Data entries
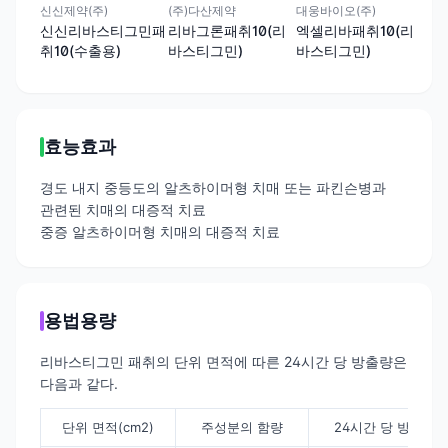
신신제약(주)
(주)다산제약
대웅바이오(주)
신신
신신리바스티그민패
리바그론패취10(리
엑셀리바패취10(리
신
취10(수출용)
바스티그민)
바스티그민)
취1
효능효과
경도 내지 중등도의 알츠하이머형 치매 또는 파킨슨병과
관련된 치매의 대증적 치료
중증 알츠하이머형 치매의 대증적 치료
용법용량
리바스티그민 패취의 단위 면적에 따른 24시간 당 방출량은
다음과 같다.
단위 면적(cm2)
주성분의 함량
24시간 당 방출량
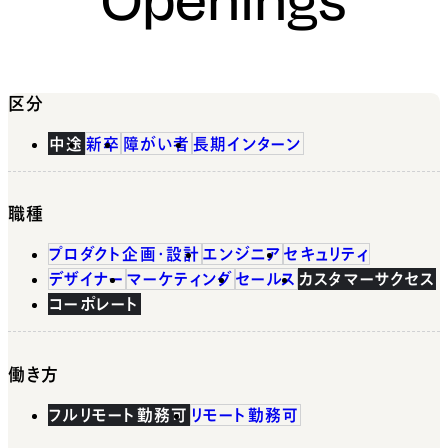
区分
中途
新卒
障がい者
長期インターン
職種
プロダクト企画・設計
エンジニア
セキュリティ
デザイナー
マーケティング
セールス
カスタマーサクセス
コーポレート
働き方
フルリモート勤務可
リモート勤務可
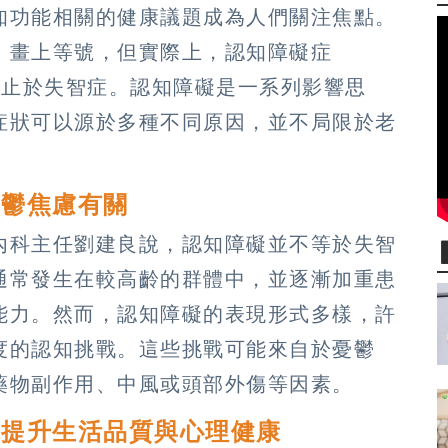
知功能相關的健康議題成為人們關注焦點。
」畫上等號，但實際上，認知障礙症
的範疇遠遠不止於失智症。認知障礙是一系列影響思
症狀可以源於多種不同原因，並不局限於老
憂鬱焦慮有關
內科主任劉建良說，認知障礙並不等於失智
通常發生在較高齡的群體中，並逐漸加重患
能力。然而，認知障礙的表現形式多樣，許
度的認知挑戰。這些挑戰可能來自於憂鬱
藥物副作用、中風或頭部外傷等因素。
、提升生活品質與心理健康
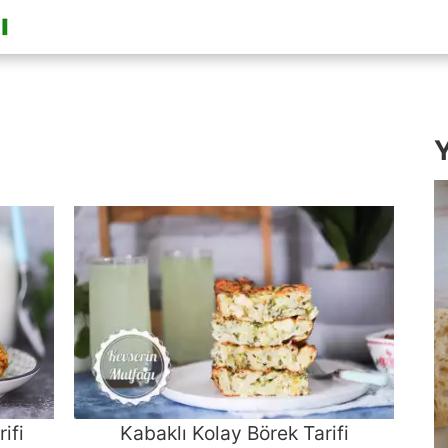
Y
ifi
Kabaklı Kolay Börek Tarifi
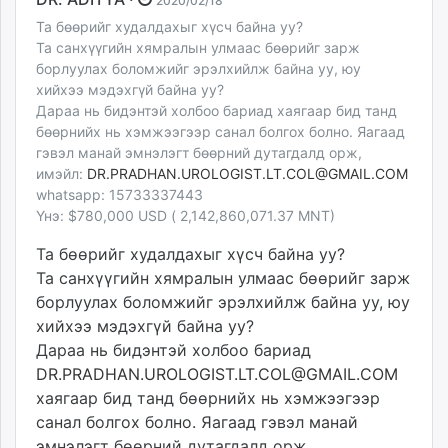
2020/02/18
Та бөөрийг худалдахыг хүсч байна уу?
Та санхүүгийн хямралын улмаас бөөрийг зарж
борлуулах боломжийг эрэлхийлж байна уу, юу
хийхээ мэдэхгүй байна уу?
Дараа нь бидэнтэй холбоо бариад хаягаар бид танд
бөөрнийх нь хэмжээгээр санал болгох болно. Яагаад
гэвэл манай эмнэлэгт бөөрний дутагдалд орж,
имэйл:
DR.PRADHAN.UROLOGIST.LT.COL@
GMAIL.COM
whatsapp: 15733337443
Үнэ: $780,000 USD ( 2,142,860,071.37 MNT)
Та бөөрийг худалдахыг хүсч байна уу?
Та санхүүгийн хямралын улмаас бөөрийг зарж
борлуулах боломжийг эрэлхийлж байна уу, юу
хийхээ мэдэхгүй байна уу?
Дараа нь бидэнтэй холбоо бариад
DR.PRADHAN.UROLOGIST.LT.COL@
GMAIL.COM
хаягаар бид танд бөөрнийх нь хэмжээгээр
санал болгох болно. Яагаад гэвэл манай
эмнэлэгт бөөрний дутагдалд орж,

TASK OBJECTIVE. From the lines above, copy those that contain the word "эмнэлэгт".

ANSWER TO THIS TASK.
гэвэл манай эмнэлэгт бөөрний дутагдалд орж,
эмнэлэгт бөөрний дутагдалд орж,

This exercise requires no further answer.